The paintball tournament first came to Huntington Beach in 2003, when that council approved it as a way to use the beach during the slow winter off-season, Boardman said.

However, she has noticed over the years that the event has crept closer to the busier spring months. Community Services Director Janeen Laudenback told the council that the promoter intentionally scheduled this year's tournament to coincide with spring break.

The Surf City Open will be held April 4 to 6 this year. Area high schools are on spring break from April 14 to 18, but other districts in Southern California have spring break closer to the tournament time.

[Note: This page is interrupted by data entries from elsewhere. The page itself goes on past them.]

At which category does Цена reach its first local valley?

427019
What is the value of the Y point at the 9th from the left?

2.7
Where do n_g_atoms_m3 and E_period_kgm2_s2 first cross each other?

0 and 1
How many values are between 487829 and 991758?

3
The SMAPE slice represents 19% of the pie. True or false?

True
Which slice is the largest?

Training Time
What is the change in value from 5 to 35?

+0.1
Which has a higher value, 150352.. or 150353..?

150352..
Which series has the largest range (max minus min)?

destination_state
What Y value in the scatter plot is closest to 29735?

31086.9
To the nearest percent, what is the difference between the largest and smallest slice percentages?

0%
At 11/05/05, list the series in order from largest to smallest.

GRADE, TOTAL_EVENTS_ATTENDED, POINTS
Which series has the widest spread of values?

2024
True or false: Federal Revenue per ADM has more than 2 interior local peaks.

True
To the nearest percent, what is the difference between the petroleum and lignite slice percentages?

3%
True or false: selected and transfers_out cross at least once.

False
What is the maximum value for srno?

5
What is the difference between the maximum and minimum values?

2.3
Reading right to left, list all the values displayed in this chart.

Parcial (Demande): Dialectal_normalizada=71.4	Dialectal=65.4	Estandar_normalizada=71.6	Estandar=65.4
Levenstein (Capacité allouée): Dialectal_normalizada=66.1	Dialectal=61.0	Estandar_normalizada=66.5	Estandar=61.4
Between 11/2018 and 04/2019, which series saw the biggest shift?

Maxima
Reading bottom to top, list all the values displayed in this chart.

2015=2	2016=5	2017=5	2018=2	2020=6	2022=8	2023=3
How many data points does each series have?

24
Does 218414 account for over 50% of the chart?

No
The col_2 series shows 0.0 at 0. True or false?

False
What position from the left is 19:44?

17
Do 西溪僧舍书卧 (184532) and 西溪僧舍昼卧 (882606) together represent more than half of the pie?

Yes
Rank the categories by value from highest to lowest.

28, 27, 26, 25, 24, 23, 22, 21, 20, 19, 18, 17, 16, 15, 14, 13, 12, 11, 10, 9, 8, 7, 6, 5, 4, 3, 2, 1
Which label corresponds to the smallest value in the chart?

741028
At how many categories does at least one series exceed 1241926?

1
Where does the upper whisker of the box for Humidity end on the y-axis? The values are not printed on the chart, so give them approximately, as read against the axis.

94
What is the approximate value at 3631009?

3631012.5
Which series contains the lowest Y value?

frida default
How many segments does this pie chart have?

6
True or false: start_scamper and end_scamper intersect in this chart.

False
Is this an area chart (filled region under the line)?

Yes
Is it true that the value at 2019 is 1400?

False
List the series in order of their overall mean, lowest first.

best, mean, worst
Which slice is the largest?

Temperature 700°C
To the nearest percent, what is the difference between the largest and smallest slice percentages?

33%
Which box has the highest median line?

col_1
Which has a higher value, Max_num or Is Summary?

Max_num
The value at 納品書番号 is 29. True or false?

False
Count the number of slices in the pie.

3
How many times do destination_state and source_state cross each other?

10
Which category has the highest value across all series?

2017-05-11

"I'm having a hard time supporting it when it's purposely overlapping with spring break," Boardman said. "Knowing what our staffing levels are in the Police Department and knowing how we struggled through the recession with having adequate staffing levels downtown during large events, I'm very hesitant to go ahead and approve a huge event that is going to attract thousands of people down at the beach along with spring break visitors."

Laudenback said the promoters estimated that last year's event — from April 12 to 14 — had about 1,800 participants and about 36,000 spectators — roughly less than a third the attendance of the U.S. Open of Surfing.

A majority of the council said the paintball crowd is different from the one that caused the downtown area disturbance last July after the surfing competition.

"It doesn't bring in people that are going to cause trouble downtown," Councilman Joe Carchio said. "The hotels are completely sold out.… This is very good event and it brings in solid people into the community."

Councilman Joe Shaw agreed, adding that the promoter and the city do a good job at cleaning the beach went the event is finished.

"I see little paintballs at the beach too, but I have not seen such a widespread amount that it would be something that I would worry about," he said. "I think they do a good job at cleaning it up. And things just get left behind at the beach no matter what we're doing there.

"There's always going to be some problems, but I think this is a great event for the city."